A negative fund rating is applied to funds that have at least one flaw likely to significantly hamper future performance and is considered by analysts an inferior offering in relation to its peers.

The resignations come amid a performance lull for the fund, which Prineas says can exacerbate client dissatisfaction.

"This specialised approach holds sizable long and short positions, which could be vulnerable if outflows occur," he says.

"The $155 million retail client book is dwarfed by an institutional client book of several hundred million dollars, and institutions can redeem large sums with limited notice."

The fund boasts top-quartile performance to 31 March 2019, measured over periods of 10 years or more. However, Prineas says it is marked by volatility, and pockets of significant over-or underperformance.

The Tribeca Alpha Plus fund returned -11.22 per cent in the year to December 2018, weighed down by long positions in Telstra and shorts in global logistics software company WiseTech. As a comparison, the Australia Equity Large Blend category returned -5.54 per cent.

Prineas says the fact the strategy is roughly 8 per cent below its performance fee hurdle may in part have motivated Fenton to exit.

The fund was ranked in the top 3 per cent of its category peers for five-year performance, with an average annual return of 10.47 per cent.

Tribeca’s typical short exposure, at about 45 per cent, is larger than some rivals who limit shorts to 30 per cent. In September 2018, the fund held a chunky 4.89 per cent short position in telco TPG, and 4.23 per cent short in Domino’s Pizza Enterprises.
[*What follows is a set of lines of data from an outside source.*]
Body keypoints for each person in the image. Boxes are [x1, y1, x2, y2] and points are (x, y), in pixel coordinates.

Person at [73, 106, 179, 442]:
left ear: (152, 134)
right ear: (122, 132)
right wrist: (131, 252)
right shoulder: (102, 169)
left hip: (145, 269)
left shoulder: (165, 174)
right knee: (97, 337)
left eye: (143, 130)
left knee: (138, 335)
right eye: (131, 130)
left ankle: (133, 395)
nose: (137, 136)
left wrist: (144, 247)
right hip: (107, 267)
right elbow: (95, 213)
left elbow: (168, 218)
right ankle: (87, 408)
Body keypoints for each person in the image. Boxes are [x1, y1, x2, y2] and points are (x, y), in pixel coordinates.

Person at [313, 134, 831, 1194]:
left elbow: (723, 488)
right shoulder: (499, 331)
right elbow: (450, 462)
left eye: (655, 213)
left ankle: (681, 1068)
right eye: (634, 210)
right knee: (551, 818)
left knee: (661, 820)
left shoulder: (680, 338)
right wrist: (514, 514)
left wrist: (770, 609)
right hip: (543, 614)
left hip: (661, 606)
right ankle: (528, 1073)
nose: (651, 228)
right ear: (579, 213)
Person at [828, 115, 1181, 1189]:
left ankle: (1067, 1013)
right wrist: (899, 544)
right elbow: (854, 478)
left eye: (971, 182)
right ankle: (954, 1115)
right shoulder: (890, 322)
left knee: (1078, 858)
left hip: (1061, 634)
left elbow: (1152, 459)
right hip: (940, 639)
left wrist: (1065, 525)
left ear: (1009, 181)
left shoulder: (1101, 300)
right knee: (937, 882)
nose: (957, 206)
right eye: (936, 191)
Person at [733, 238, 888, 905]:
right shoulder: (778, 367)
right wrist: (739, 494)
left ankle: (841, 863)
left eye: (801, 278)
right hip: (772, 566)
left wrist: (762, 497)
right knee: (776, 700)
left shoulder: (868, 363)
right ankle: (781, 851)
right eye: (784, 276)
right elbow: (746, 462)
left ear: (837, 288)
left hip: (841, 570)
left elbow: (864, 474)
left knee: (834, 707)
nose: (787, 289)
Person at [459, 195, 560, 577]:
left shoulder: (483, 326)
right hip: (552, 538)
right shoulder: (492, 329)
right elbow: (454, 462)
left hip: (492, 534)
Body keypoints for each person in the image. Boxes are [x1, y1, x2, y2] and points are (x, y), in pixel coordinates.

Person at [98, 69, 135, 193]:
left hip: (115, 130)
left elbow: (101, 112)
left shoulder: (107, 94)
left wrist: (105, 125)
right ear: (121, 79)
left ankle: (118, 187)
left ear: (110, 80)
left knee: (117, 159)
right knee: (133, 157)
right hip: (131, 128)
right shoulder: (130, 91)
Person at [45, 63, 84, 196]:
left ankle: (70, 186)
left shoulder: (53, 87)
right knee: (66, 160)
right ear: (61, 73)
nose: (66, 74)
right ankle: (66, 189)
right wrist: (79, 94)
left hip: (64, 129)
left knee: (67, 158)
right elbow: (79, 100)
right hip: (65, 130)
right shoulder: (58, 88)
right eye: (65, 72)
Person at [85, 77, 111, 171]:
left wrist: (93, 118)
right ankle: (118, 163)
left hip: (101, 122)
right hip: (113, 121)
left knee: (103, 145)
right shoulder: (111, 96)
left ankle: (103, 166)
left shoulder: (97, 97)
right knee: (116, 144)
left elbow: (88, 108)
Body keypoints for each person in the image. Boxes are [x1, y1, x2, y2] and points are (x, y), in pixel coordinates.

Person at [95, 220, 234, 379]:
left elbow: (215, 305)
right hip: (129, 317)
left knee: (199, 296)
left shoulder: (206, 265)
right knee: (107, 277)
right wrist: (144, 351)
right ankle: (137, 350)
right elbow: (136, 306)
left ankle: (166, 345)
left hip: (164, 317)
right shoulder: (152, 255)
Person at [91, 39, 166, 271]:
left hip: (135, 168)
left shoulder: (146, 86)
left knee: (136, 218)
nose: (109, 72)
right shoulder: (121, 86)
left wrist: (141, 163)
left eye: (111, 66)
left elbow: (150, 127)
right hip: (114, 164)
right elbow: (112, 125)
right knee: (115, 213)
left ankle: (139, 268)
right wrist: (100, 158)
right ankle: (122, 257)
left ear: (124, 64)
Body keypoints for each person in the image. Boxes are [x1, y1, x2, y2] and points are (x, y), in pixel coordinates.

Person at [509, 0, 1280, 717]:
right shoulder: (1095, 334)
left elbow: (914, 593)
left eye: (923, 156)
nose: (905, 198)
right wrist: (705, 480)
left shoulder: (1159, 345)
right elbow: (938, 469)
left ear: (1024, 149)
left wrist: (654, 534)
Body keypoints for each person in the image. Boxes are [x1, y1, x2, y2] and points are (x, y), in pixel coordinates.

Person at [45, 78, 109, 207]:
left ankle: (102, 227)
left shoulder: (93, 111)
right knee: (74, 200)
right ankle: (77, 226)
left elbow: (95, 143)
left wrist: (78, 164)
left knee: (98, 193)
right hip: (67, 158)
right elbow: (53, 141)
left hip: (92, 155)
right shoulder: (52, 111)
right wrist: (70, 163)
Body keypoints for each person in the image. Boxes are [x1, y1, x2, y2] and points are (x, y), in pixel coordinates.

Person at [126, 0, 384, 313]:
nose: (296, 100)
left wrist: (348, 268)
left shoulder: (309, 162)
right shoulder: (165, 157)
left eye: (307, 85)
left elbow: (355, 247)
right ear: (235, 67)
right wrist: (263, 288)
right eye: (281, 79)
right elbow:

Prineas says Tribeca may be forced to unwind short and long positions to fund redemptions.

"Knowing this, Tribeca has already reined in some positions, so even without redemptions, the process here is evolving under pressure," he says.

Prineas says the fund's investment team may regroup, making this a solid strategy in the long run. 

However, he says the upside for investors who stay is not worth the downside risk.